== DATASET ENTRIES ==
◆ ◆ ◆

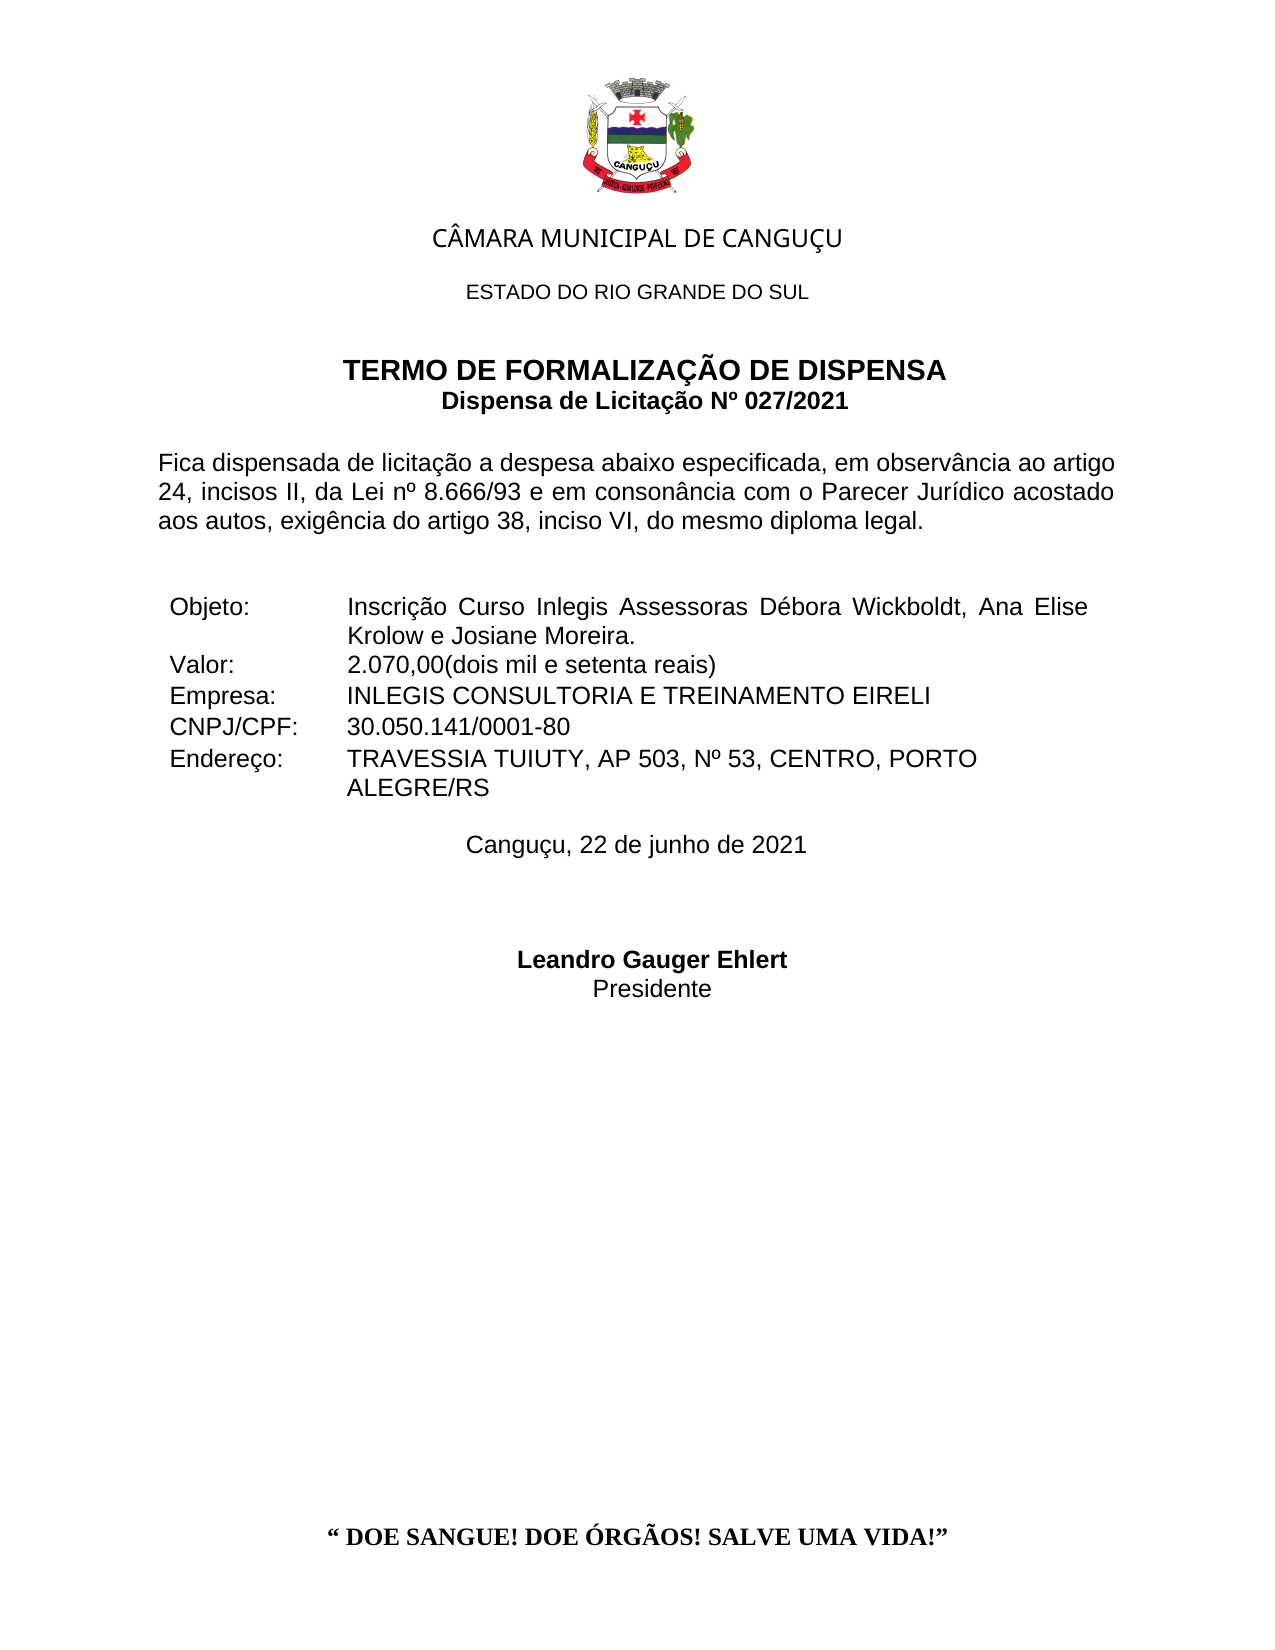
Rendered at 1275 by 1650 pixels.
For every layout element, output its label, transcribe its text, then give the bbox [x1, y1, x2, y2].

text Canguçu, 22 de junho de 2021 [128, 830, 1102, 859]
table_header CNPJ/CPF: [158, 712, 335, 741]
text Fica dispensada de licitação a despesa abaixo especificada, em observância ao artigo 24, incisos II, da Lei nº 8.666/93 e em consonância com o Parecer Jurídico acostado aos autos, exigência do artigo 38, inciso VI, do mesmo diploma legal. [158, 448, 1117, 535]
table_header Empresa: [158, 681, 335, 709]
text Leandro Gauger Ehlert [128, 945, 1102, 974]
table_cell Valor: [158, 650, 336, 678]
picture [578, 75, 697, 196]
table_header Endereço: [158, 744, 335, 801]
text TERMO DE FORMALIZAÇÃO DE DISPENSA [187, 353, 1102, 386]
table_header TRAVESSIA TUIUTY, AP 503, Nº 53, CENTRO, PORTO ALEGRE/RS [335, 744, 1118, 801]
table_header INLEGIS CONSULTORIA E TREINAMENTO EIRELI [335, 681, 1118, 709]
text Presidente [128, 974, 1102, 1002]
table_header 30.050.141/0001-80 [335, 712, 1118, 741]
text Dispensa de Licitação Nº 027/2021 [187, 386, 1102, 415]
table_header Inscrição Curso Inlegis Assessoras Débora Wickboldt, Ana Elise Krolow e Josiane Moreira. [336, 592, 1118, 650]
table_cell 2.070,00(dois mil e setenta reais) [336, 650, 1118, 678]
table_header Objeto: [158, 592, 336, 650]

◆ ◆ ◆

== AIM OF THE EXERCISE ==
Could the data above be reproduced exactly, with the pictures left out?

== ANSWER AREA ==
Rendered at 1275 by 1650 pixels.
For every layout element, output its label, transcribe its text, then give the bbox [x1, y1, x2, y2].

text Canguçu, 22 de junho de 2021 [128, 830, 1102, 859]
table_header CNPJ/CPF: [158, 712, 335, 741]
text Fica dispensada de licitação a despesa abaixo especificada, em observância ao artigo 24, incisos II, da Lei nº 8.666/93 e em consonância com o Parecer Jurídico acostado aos autos, exigência do artigo 38, inciso VI, do mesmo diploma legal. [158, 448, 1117, 535]
table_header Empresa: [158, 681, 335, 709]
text Leandro Gauger Ehlert [128, 945, 1102, 974]
table_cell Valor: [158, 650, 336, 678]
picture [578, 75, 697, 196]
table_header Endereço: [158, 744, 335, 801]
text TERMO DE FORMALIZAÇÃO DE DISPENSA [187, 353, 1102, 386]
table_header TRAVESSIA TUIUTY, AP 503, Nº 53, CENTRO, PORTO ALEGRE/RS [335, 744, 1118, 801]
table_header INLEGIS CONSULTORIA E TREINAMENTO EIRELI [335, 681, 1118, 709]
text Presidente [128, 974, 1102, 1002]
table_header 30.050.141/0001-80 [335, 712, 1118, 741]
text Dispensa de Licitação Nº 027/2021 [187, 386, 1102, 415]
table_header Inscrição Curso Inlegis Assessoras Débora Wickboldt, Ana Elise Krolow e Josiane Moreira. [336, 592, 1118, 650]
table_cell 2.070,00(dois mil e setenta reais) [336, 650, 1118, 678]
table_header Objeto: [158, 592, 336, 650]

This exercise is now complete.